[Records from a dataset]
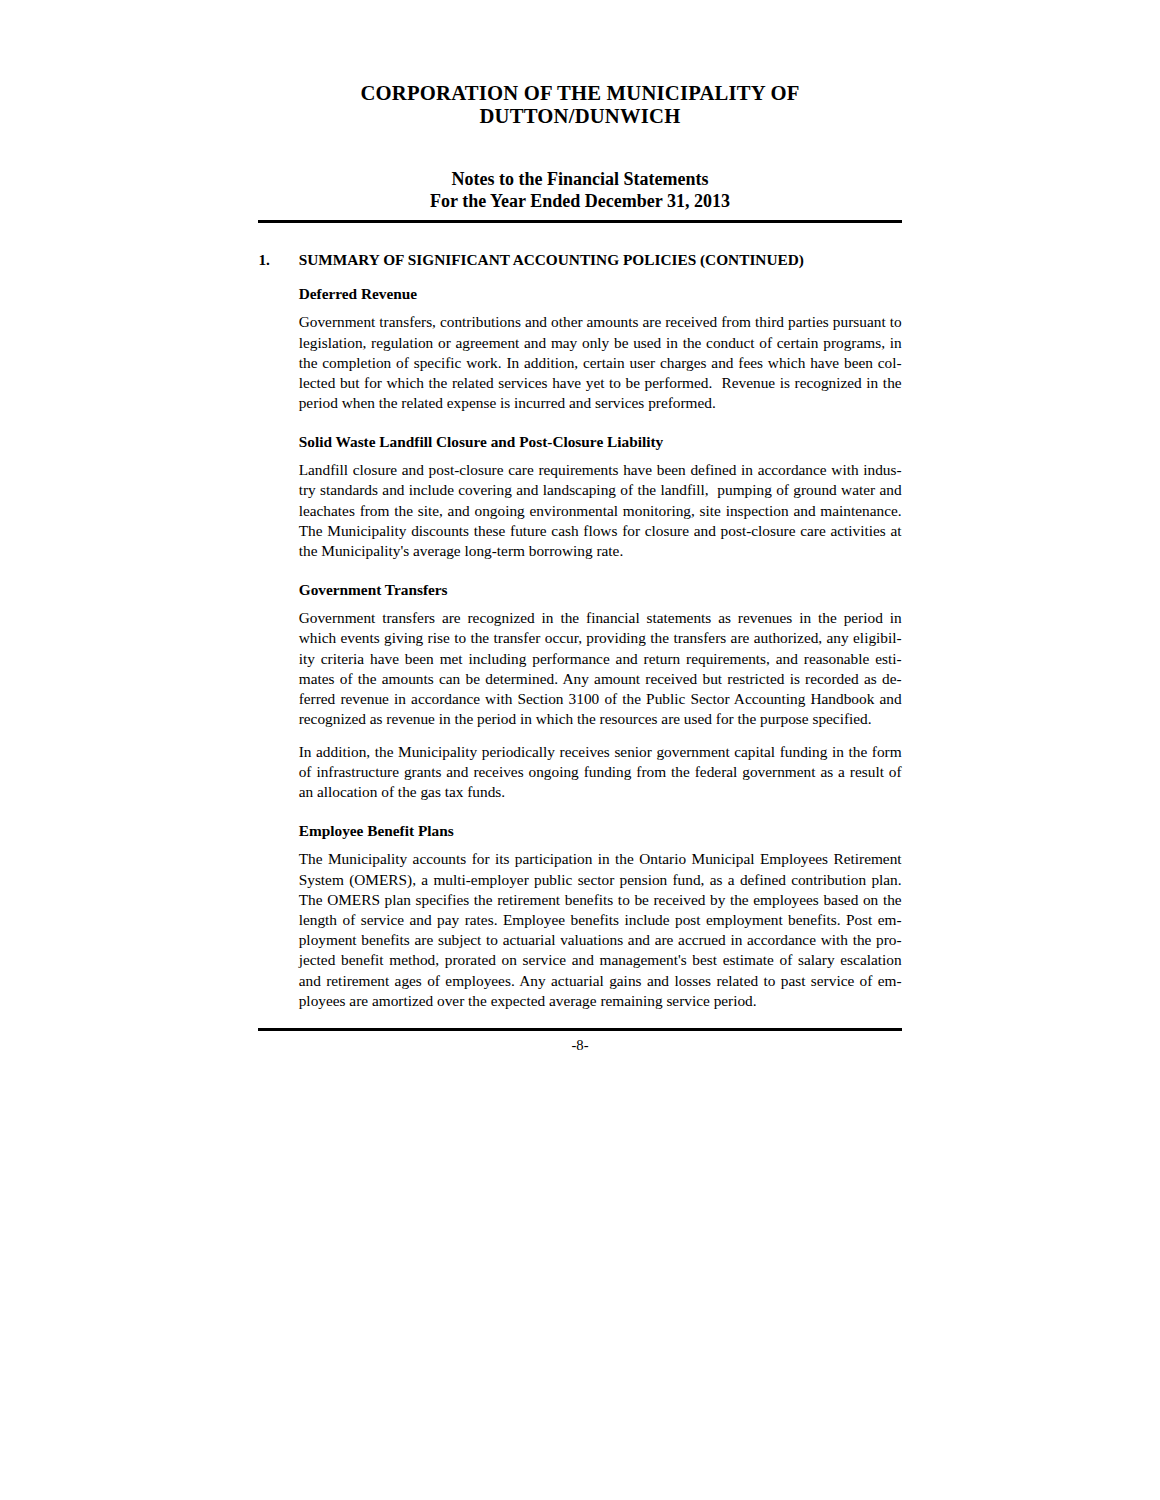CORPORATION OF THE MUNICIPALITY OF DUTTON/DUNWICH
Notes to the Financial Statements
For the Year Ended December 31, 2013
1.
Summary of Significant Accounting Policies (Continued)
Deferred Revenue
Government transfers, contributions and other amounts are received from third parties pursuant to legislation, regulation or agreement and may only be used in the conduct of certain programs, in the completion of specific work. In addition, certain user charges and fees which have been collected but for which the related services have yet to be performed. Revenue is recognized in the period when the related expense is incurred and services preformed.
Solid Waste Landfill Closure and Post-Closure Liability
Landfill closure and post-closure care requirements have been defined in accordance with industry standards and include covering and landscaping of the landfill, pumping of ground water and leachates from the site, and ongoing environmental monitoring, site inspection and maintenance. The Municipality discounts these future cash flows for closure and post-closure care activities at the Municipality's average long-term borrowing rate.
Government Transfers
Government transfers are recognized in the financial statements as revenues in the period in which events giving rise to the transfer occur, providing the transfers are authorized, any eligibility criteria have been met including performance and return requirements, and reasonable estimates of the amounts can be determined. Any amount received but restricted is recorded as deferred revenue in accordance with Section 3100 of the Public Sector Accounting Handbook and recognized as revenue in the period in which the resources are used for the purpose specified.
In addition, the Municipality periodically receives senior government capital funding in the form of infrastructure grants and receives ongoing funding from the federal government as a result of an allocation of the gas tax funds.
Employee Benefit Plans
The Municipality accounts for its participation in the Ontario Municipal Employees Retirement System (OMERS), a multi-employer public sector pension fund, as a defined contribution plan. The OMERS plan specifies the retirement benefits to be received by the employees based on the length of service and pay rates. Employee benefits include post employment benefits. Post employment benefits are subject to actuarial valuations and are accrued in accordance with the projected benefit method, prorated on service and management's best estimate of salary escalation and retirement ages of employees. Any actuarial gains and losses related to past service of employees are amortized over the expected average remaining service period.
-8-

**What this task involves:** From the line containing "Solid Waste Landfill" to the last line of the records above, please write out every line exactly and add nothing.

**Written response:**
Solid Waste Landfill Closure and Post-Closure Liability
Landfill closure and post-closure care requirements have been defined in accordance with industry standards and include covering and landscaping of the landfill, pumping of ground water and leachates from the site, and ongoing environmental monitoring, site inspection and maintenance. The Municipality discounts these future cash flows for closure and post-closure care activities at the Municipality's average long-term borrowing rate.
Government Transfers
Government transfers are recognized in the financial statements as revenues in the period in which events giving rise to the transfer occur, providing the transfers are authorized, any eligibility criteria have been met including performance and return requirements, and reasonable estimates of the amounts can be determined. Any amount received but restricted is recorded as deferred revenue in accordance with Section 3100 of the Public Sector Accounting Handbook and recognized as revenue in the period in which the resources are used for the purpose specified.
In addition, the Municipality periodically receives senior government capital funding in the form of infrastructure grants and receives ongoing funding from the federal government as a result of an allocation of the gas tax funds.
Employee Benefit Plans
The Municipality accounts for its participation in the Ontario Municipal Employees Retirement System (OMERS), a multi-employer public sector pension fund, as a defined contribution plan. The OMERS plan specifies the retirement benefits to be received by the employees based on the length of service and pay rates. Employee benefits include post employment benefits. Post employment benefits are subject to actuarial valuations and are accrued in accordance with the projected benefit method, prorated on service and management's best estimate of salary escalation and retirement ages of employees. Any actuarial gains and losses related to past service of employees are amortized over the expected average remaining service period.
-8-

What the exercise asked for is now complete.